Restoration of a Headstone

By Kevin Ann Reinhart

Restoring a headstone is important to retain legible information for future generations. Proceed with caution to prevent any damage that could be caused through the use of harsh chemicals. Acidic cleansers can adversely affect the inherent minerals and salt composition of the stone. Each headstone must be carefully examined to ensure its basic soundness before initiating restoration work.

Evaluation

Headstones are made of several different materials and may be soiled with various substances. Evaluation of each stone is necessary to ensure its safe and successful restoration. Most gravestones are granite, slate, limestone or marble. Acidic cleaners should be avoided with limestone and marble as these soft stones are easily dissolved by acid.
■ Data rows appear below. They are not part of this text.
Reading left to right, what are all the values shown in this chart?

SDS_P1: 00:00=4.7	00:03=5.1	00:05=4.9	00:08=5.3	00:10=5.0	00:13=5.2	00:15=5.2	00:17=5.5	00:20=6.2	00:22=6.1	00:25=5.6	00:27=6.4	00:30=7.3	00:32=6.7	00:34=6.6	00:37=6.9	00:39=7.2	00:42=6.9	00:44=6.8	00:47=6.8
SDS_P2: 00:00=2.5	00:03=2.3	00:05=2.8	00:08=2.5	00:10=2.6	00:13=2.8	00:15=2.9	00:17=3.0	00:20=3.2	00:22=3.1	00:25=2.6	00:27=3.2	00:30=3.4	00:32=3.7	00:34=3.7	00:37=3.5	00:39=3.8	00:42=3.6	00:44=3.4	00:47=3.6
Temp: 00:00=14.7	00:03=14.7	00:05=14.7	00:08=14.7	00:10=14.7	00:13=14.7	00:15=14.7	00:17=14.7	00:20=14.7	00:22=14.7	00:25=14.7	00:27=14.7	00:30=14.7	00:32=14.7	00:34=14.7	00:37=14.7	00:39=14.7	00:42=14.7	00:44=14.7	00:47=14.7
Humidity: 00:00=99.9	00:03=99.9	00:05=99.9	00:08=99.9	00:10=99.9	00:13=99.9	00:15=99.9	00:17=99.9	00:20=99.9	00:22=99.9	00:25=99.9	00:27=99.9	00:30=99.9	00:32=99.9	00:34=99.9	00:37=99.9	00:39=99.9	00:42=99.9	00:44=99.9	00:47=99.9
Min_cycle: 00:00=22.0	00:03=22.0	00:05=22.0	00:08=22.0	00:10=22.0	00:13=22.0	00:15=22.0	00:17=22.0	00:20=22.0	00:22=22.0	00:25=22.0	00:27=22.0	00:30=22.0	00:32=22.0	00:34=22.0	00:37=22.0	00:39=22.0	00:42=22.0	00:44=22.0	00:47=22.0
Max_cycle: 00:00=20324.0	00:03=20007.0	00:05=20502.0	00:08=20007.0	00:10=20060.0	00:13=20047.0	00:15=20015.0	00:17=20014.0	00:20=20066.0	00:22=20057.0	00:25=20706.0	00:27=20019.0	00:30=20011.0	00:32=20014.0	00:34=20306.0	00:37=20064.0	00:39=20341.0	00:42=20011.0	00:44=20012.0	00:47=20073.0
Cracked or eroded stones should be cleaned by a stone restoration specialist to avoid inflicting further damage to the monument.

Progressive Cleaning

Cleaning should begin with a gentle rinsing with cold water and a light scrubbing with a cordless rotary tool outfitted with a nylon brush accessory. Testing a small, out-of-the way area is recommended before tackling the entire surface. Chemicals should be employed as a last resort and in highly diluted form to avoid damaging the stone. To avoid streaks, the stone should be cleaned at the bottom first and rinsed often to remove any dripping residue.

Restoration Don'ts

Avoid using a sealant on stone monuments. Clean stone only when the danger of frost is past. Freezing and thawing of water absorbed into the stone can initiate cracking. Do not use soap or any chemical containing sodium or abrasives. Highly mineralized water or water applied with extreme pressure can damage stone. Use distilled water if available and never employ pressure washing devices. Read the label before using any cleaning product, but never trust that all ingredients have been listed.

Recommended Cleaners

Look for non-ionic detergents at photographic or janitorial suppliers. These products are free of soluble salts and do not contribute to their damaging formation. One ounce of non-ionic detergent mixed with 5 gallons of water forms a suitably diluted cleaner. Household ammonia and calcium hypochlorite in heavily diluted concentrations are safe to use on marble and limestone. Coating a moistened headstone with absorbent clay, covering it to reduce evaporation and rinsing off the clay after 24 hours can safely remove some stains. This process, called poulticing, is safe for all stone types.